SERANG – Wakil Gubernur Banten, A. Dimyati Natakusumah, meminta Komisi II DPR RI memprioritaskan pembentukan Daerah Otonomi Baru (DOB) Cilangkahan. Menurutnya, pemekaran wilayah tersebut menjadi kebutuhan mendesak karena luasnya wilayah yang harus dilayani.
Dimyati menyampaikan permintaan itu saat menerima kunjungan kerja pimpinan Komisi II DPR RI di Pendopo Gubernur Banten, Rabu (8/7/2026).
Ia mengungkapkan, usulan DOB Cilangkahan sebenarnya sudah masuk dalam pembahasan saat dirinya masih menjabat sebagai pimpinan Badan Legislasi DPR RI sekaligus anggota Komisi II DPR RI.
“Saya nitip ke Pak Ketua Wakil Komisi II bahwa kami mengusulkan pemekaran dan meminta diprioritaskan satu saja, yaitu DOB Cilangkahan. Karena wilayah itu terlalu luas,” kata Dimyati.
Menurutnya, pembahasan sebelumnya sempat memberikan persetujuan terhadap usulan tersebut. Namun, prosesnya tidak berlanjut hingga kini.
“Jadi saya harap itu dikaji kembali,” ujarnya.
Dimyati memahami pemerintah pusat masih memberlakukan moratorium pembentukan daerah otonom baru. Meski demikian, ia berharap pemerintah memprioritaskan DOB Cilangkahan ketika kondisi fiskal nasional sudah memungkinkan.
“Kalau moratoriumnya memang karena dampak anggaran, apalagi dalam situasi ekonomi seperti sekarang, saya harap nanti ketika ada keleluasaan fiskal, DOB Cilangkahan menjadi prioritas,” katanya.
Selain mengusulkan DOB Cilangkahan, Dimyati juga meminta dukungan Komisi II DPR RI terhadap berbagai regulasi yang berkaitan dengan pemerintahan daerah. Ia berharap Komisi II turut membimbing Pemerintah Provinsi (Pemprov) Banten dalam mewujudkan tata kelola pemerintahan yang bersih dan profesional.
“Kami juga minta dukungan terhadap regulasi yang ada. Komisi II membidangi kepegawaian, pertanahan, dan pemerintahan. Tolong bimbing kami agar Pemerintah Provinsi Banten mampu mewujudkan clean government dan good government,” ujarnya.

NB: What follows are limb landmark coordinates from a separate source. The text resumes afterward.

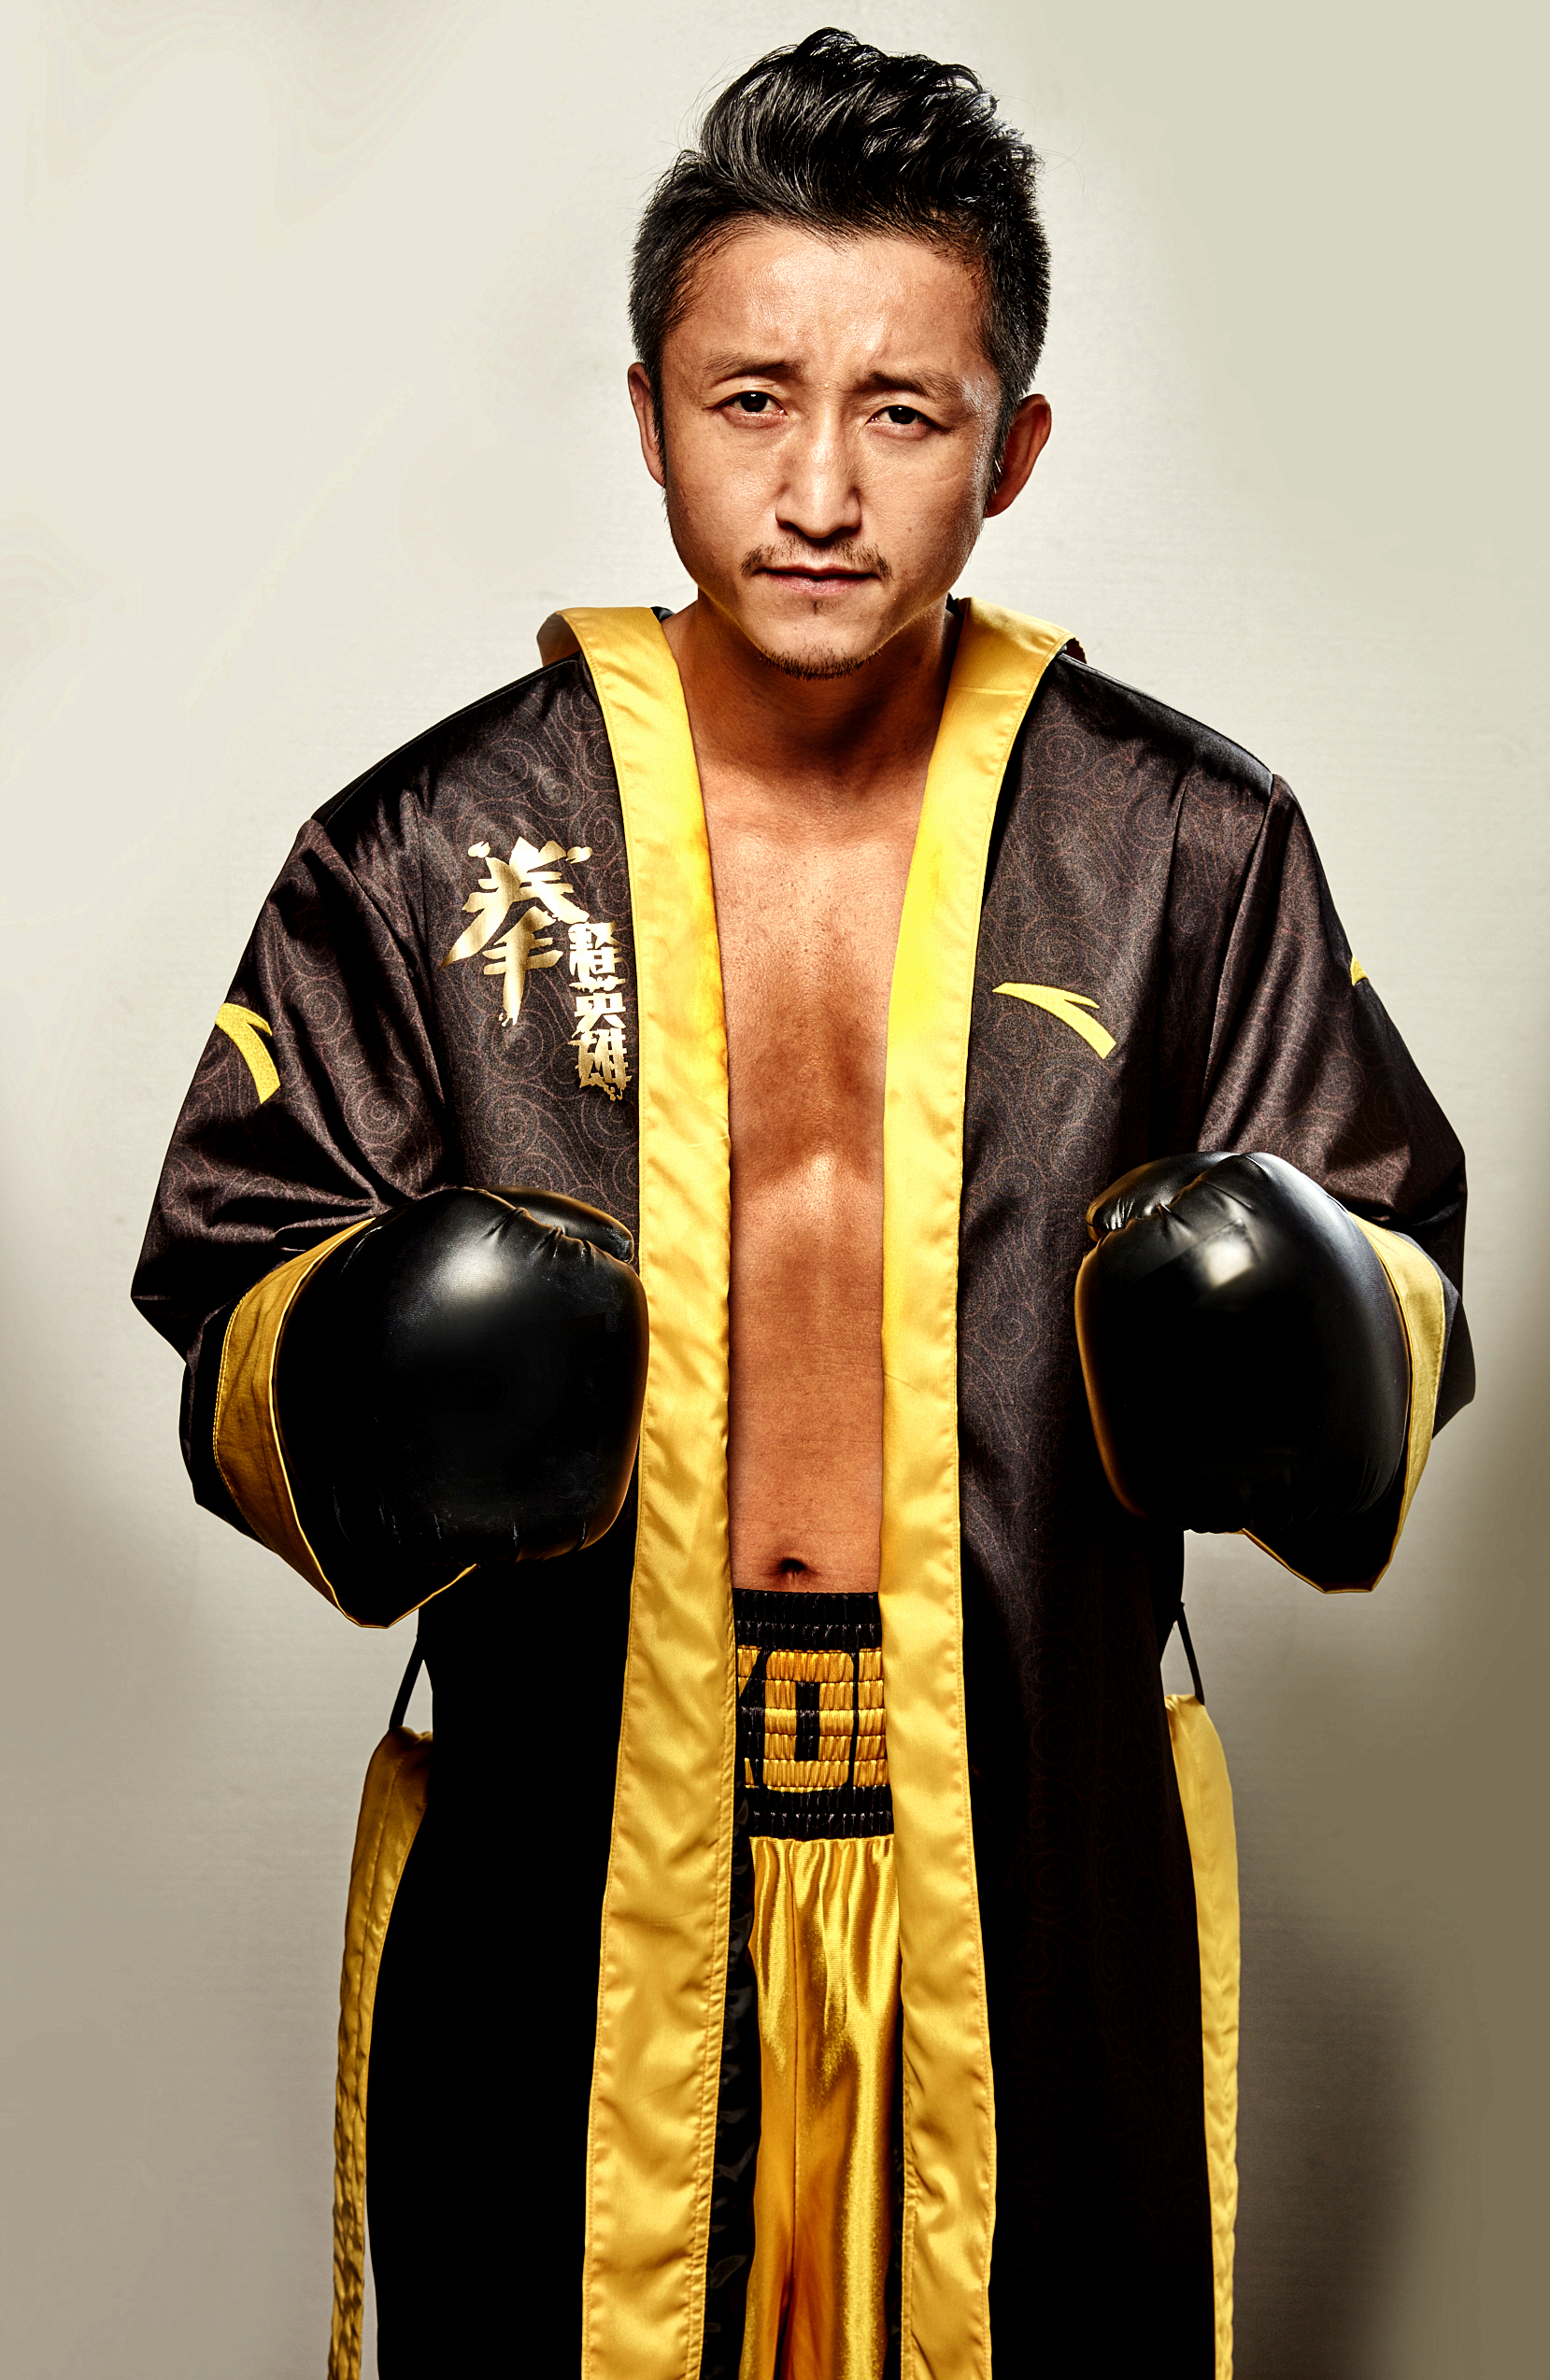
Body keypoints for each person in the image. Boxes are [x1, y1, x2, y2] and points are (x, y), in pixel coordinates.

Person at [131, 28, 1472, 2380]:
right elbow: (232, 1297)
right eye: (749, 401)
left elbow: (1384, 1283)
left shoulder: (1179, 843)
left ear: (1011, 447)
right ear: (647, 418)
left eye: (903, 412)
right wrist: (365, 1358)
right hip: (581, 1850)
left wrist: (1315, 1321)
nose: (821, 488)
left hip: (1015, 1836)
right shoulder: (433, 845)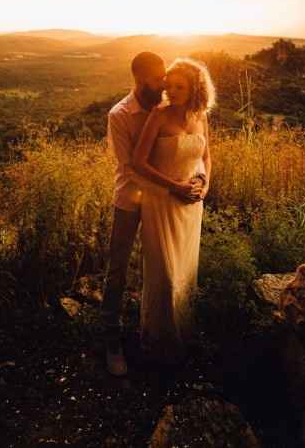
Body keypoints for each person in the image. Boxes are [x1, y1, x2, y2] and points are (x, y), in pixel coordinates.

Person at [102, 52, 205, 376]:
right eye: (157, 79)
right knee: (118, 268)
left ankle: (162, 328)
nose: (164, 84)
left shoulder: (171, 107)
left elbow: (197, 151)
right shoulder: (120, 115)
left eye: (167, 78)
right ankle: (111, 341)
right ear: (139, 80)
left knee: (165, 266)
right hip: (133, 198)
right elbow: (130, 168)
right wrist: (172, 190)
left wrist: (195, 180)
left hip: (169, 200)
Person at [132, 57, 215, 366]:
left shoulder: (201, 116)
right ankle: (156, 342)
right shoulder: (159, 116)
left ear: (195, 88)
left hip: (192, 204)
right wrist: (173, 188)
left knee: (184, 270)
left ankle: (183, 335)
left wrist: (203, 185)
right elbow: (139, 162)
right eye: (171, 85)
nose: (173, 90)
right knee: (164, 275)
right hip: (162, 201)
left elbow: (206, 157)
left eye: (181, 86)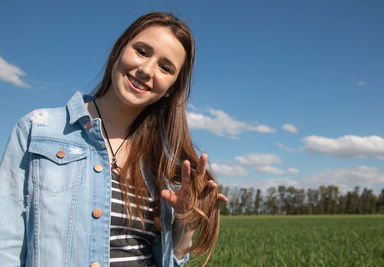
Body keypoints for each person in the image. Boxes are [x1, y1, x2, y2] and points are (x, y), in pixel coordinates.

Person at [0, 12, 227, 267]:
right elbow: (5, 246)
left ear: (171, 88)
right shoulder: (36, 130)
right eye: (141, 51)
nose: (146, 70)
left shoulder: (157, 165)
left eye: (165, 67)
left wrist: (185, 223)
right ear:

Menanggapi hal tersebut, Wakil Ketua Komisi II DPR RI Zulfikar Arse Sadikin mengatakan pihaknya telah menerima aspirasi Pemerintah Provinsi Banten. Namun, pembentukan DOB masih menunggu terbitnya Peraturan Pemerintah tentang Desain Besar Penataan Daerah (Desartada).
“Kami masih menunggu peraturan pemerintah mengenai desain besar penataan daerah,” kata Zulfikar.